[Provided data]
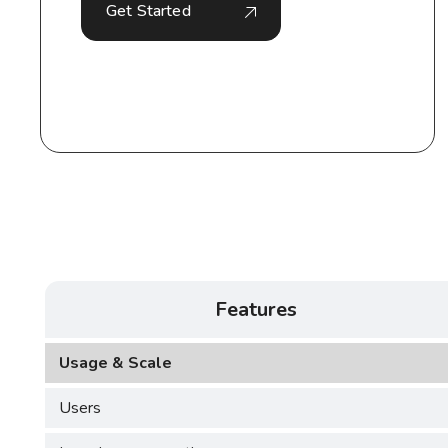
Get Started
Features
Usage & Scale
Users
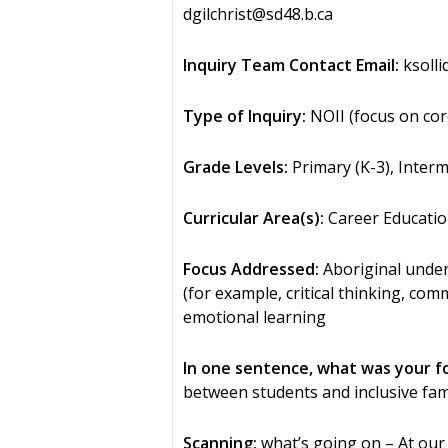
dgilchrist@sd48.b.ca
Inquiry Team Contact Email:
ksolli
Type of Inquiry:
NOII (focus on cor
Grade Levels:
Primary (K-3), Interm
Curricular Area(s):
Career Educatio
Focus Addressed:
Aboriginal unders
(for example, critical thinking, co
emotional learning
In one sentence, what was your f
between students and inclusive f
Scanning:
what’s going on – At our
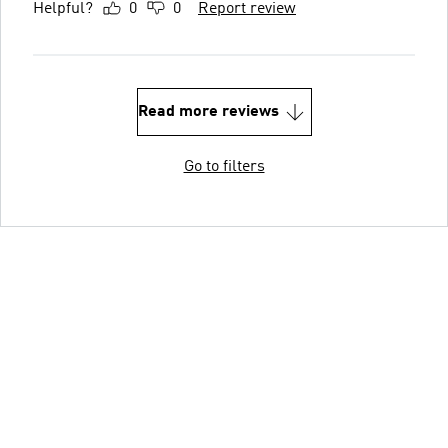
Helpful?
0
0
Report review
Read more reviews
Go to filters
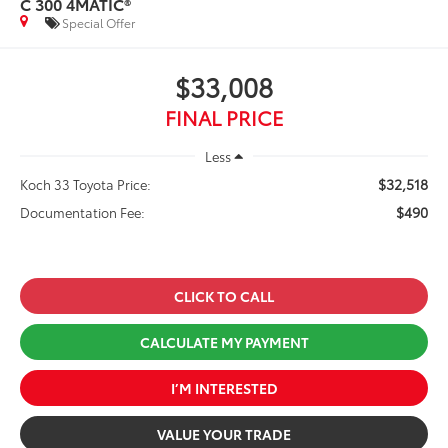
C 300 4MATIC®
Special Offer
$33,008
FINAL PRICE
Less
$32,518
Koch 33 Toyota Price:
$490
Documentation Fee:
CLICK TO CALL
CALCULATE MY PAYMENT
I’M INTERESTED
VALUE YOUR TRADE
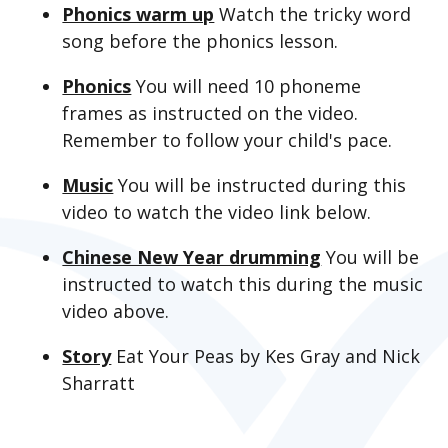
Phonics warm up
Watch the tricky word
song before the phonics lesson.
Phonics
You will need 10 phoneme
frames as instructed on the video.
Remember to follow your child's pace.
Music
You will be instructed during this
video to watch the video link below.
Chinese New Year drumming
You will be
instructed to watch this during the music
video above.
Story
Eat Your Peas by Kes Gray and Nick
Sharratt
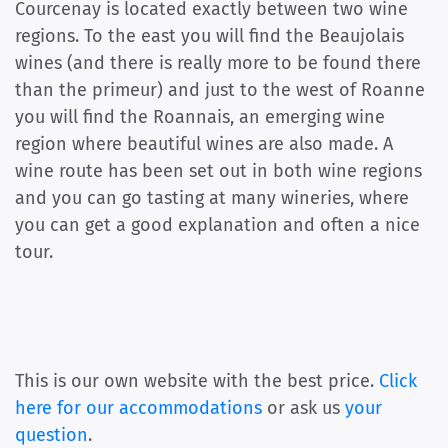
Courcenay is located exactly between two wine
regions. To the east you will find the Beaujolais
wines (and there is really more to be found there
than the primeur) and just to the west of Roanne
you will find the Roannais, an emerging wine
region where beautiful wines are also made. A
wine route has been set out in both wine regions
and you can go tasting at many wineries, where
you can get a good explanation and often a nice
tour.
This is our own website with the best price.
Click
here for our accommodations
or ask us
your
question
.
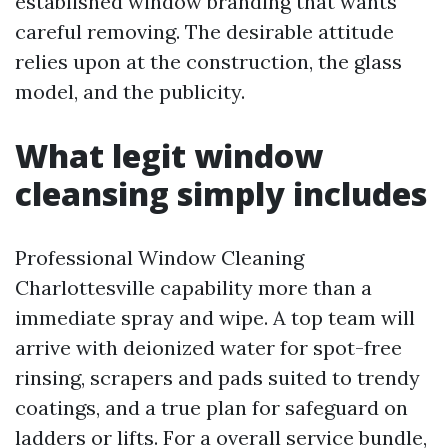
established window branding that wants
careful removing. The desirable attitude
relies upon at the construction, the glass
model, and the publicity.
What legit window
cleansing simply includes
Professional Window Cleaning
Charlottesville capability more than a
immediate spray and wipe. A top team will
arrive with deionized water for spot-free
rinsing, scrapers and pads suited to trendy
coatings, and a true plan for safeguard on
ladders or lifts. For a overall service bundle,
[/Provided data]
Print the lines between the one holding "dgilchrist@sd48.b.ca" and the one holding "what’s going on – At our", inclusive, reproducing each without any change.

### [Exercise result]
dgilchrist@sd48.b.ca
Inquiry Team Contact Email:
ksolli
Type of Inquiry:
NOII (focus on cor
Grade Levels:
Primary (K-3), Interm
Curricular Area(s):
Career Educatio
Focus Addressed:
Aboriginal unders
(for example, critical thinking, co
emotional learning
In one sentence, what was your f
between students and inclusive f
Scanning:
what’s going on – At our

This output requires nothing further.